Sans Idola… il n’y aurait pas eu Valérie…

Si Valérie Plante est à la tête de la ville de Montréal, elle le doit, historiquement, à Idola. Puis, elle le doit surtout à elle-même. Originaire d’Abitibi, elle quitte sa région natale pour étudier l’anglais, puis l’anthropologie, la muséologie et l’intervention multiethnique. Pendant ses études et après celles-ci, elle s’engage auprès de divers groupes communautaires. Elle dirige la Fondation Filles d’Action, soutenant les jeunes filles et femmes, peu importe leur situation ou leur projet (ex. lieu de paroles dédié à l’expression de toute sorte de problèmes tels que le harcèlement, la discrimination, etc., développement de la compétence de cheffe ou meneuse [leadership]). Soulignons que cette fondation soutient plus de 300 groupes provenant de diverses communautés canadiennes.

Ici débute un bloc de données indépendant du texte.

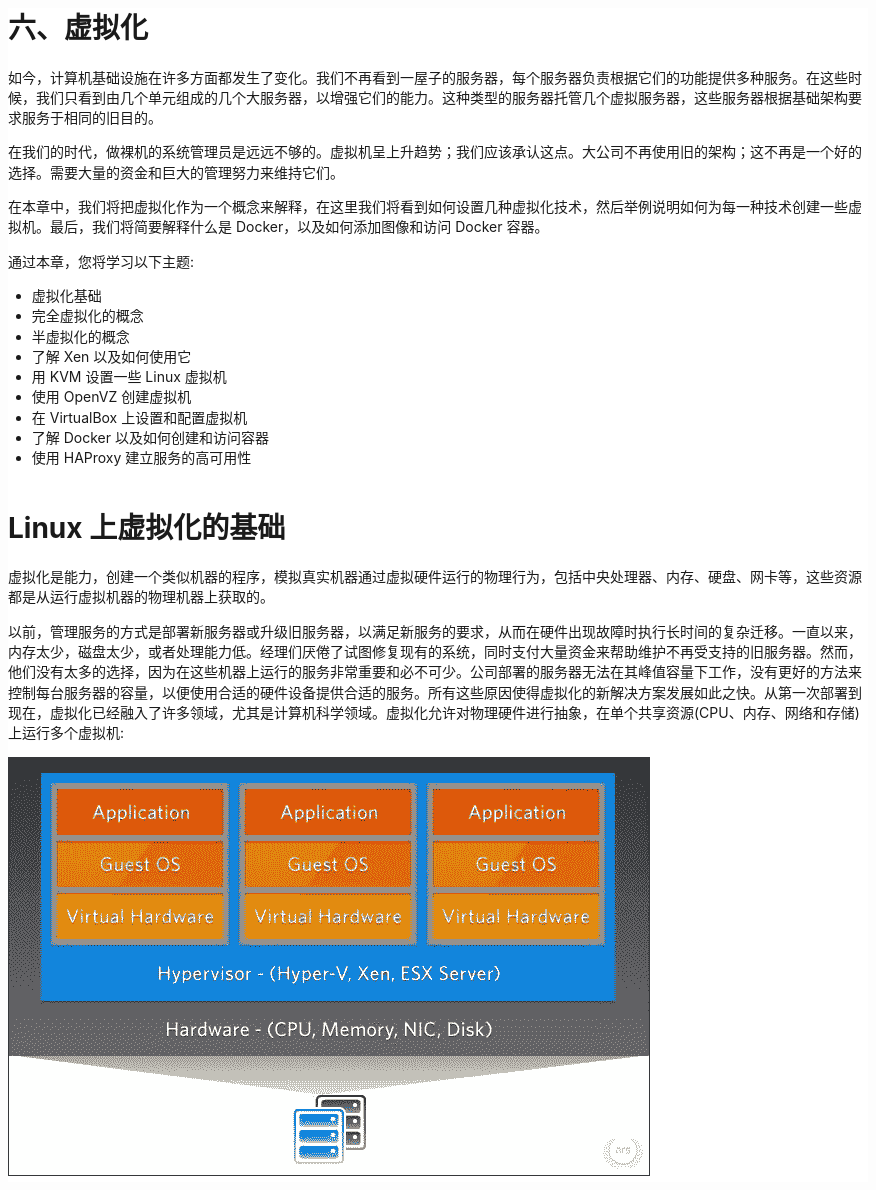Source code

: # 六、虚拟化

如今，计算机基础设施在许多方面都发生了变化。我们不再看到一屋子的服务器，每个服务器负责根据它们的功能提供多种服务。在这些时候，我们只看到由几个单元组成的几个大服务器，以增强它们的能力。这种类型的服务器托管几个虚拟服务器，这些服务器根据基础架构要求服务于相同的旧目的。

在我们的时代，做裸机的系统管理员是远远不够的。虚拟机呈上升趋势；我们应该承认这点。大公司不再使用旧的架构；这不再是一个好的选择。需要大量的资金和巨大的管理努力来维持它们。

在本章中，我们将把虚拟化作为一个概念来解释，在这里我们将看到如何设置几种虚拟化技术，然后举例说明如何为每一种技术创建一些虚拟机。最后，我们将简要解释什么是 Docker，以及如何添加图像和访问 Docker 容器。

通过本章，您将学习以下主题:

*   虚拟化基础
*   完全虚拟化的概念
*   半虚拟化的概念
*   了解 Xen 以及如何使用它
*   用 KVM 设置一些 Linux 虚拟机
*   使用 OpenVZ 创建虚拟机
*   在 VirtualBox 上设置和配置虚拟机
*   了解 Docker 以及如何创建和访问容器
*   使用 HAProxy 建立服务的高可用性

# Linux 上虚拟化的基础

虚拟化是能力，创建一个类似机器的程序，模拟真实机器通过虚拟硬件运行的物理行为，包括中央处理器、内存、硬盘、网卡等，这些资源都是从运行虚拟机器的物理机器上获取的。

以前，管理服务的方式是部署新服务器或升级旧服务器，以满足新服务的要求，从而在硬件出现故障时执行长时间的复杂迁移。一直以来，内存太少，磁盘太少，或者处理能力低。经理们厌倦了试图修复现有的系统，同时支付大量资金来帮助维护不再受支持的旧服务器。然而，他们没有太多的选择，因为在这些机器上运行的服务非常重要和必不可少。公司部署的服务器无法在其峰值容量下工作，没有更好的方法来控制每台服务器的容量，以便使用合适的硬件设备提供合适的服务。所有这些原因使得虚拟化的新解决方案发展如此之快。从第一次部署到现在，虚拟化已经融入了许多领域，尤其是计算机科学领域。虚拟化允许对物理硬件进行抽象，在单个共享资源(CPU、内存、网络和存储)上运行多个虚拟机:

![The basics of virtualization on Linux](img/00065.jpeg)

Valérie n’est pas une politicienne sortie d’une boîte de cracker jack. Elle est, en effet, entrée en politique en 2013, sous la bannière Projet Montréal, alors dirigé par Richard Bergeron. Elle surprend tout le monde en détrônant Louise Harel, dans le district de Sainte-Marie (arrondissement Ville Marie). Quatre ans plus tard, Valérie vient de gagner sa place de mairesse de Montréal, après 375 ans d’existence de la ville et l’arrivée de Jeanne Mance. Les Montréalaises et Montréalais ont choisi de faire confiance à une femme, ou peut-être plus justement, à la femme qu’est Valérie Plante. Une personne qui est loin de pratiquer la langue de bois.

La vague Projet Montréal a également permis à d’autres femmes d’entrer en politique. C’est le cas, par exemple, de Rosannie Filato ou encore de Giuliana Fumagalli. La première est avocate en droit du travail et membre de l’Association des juristes progressistes. Elle milite au quotidien pour l’amélioration des conditions de travail et de vie des Québécoises et des Québécois. Quant à Giuliana Fumagalli, elle est la nouvelle mairesse de Villeray-St-Michel-Parc-Extension. C’est une ouvrière de Postes Canada qui travaillait au tri postal, syndicaliste et de tous les combats. Lors de son entrée en fonction, elle a trouvé un local vide au sein de la mairie, son bureau de mairesse était vide, pas un meuble, la salle des archives l’était tout autant : ni classeur, ni papier. Aucune histoire de l’arrondissement… La première chose qu’elle a fait : rencontrer les cols bleus de l’arrondissement, demeurés bien surpris par cette rencontre inhabituelle entre une mairesse et les employé-e-s. Une nouvelle ère politique s’ouvre aux femmes québécoises.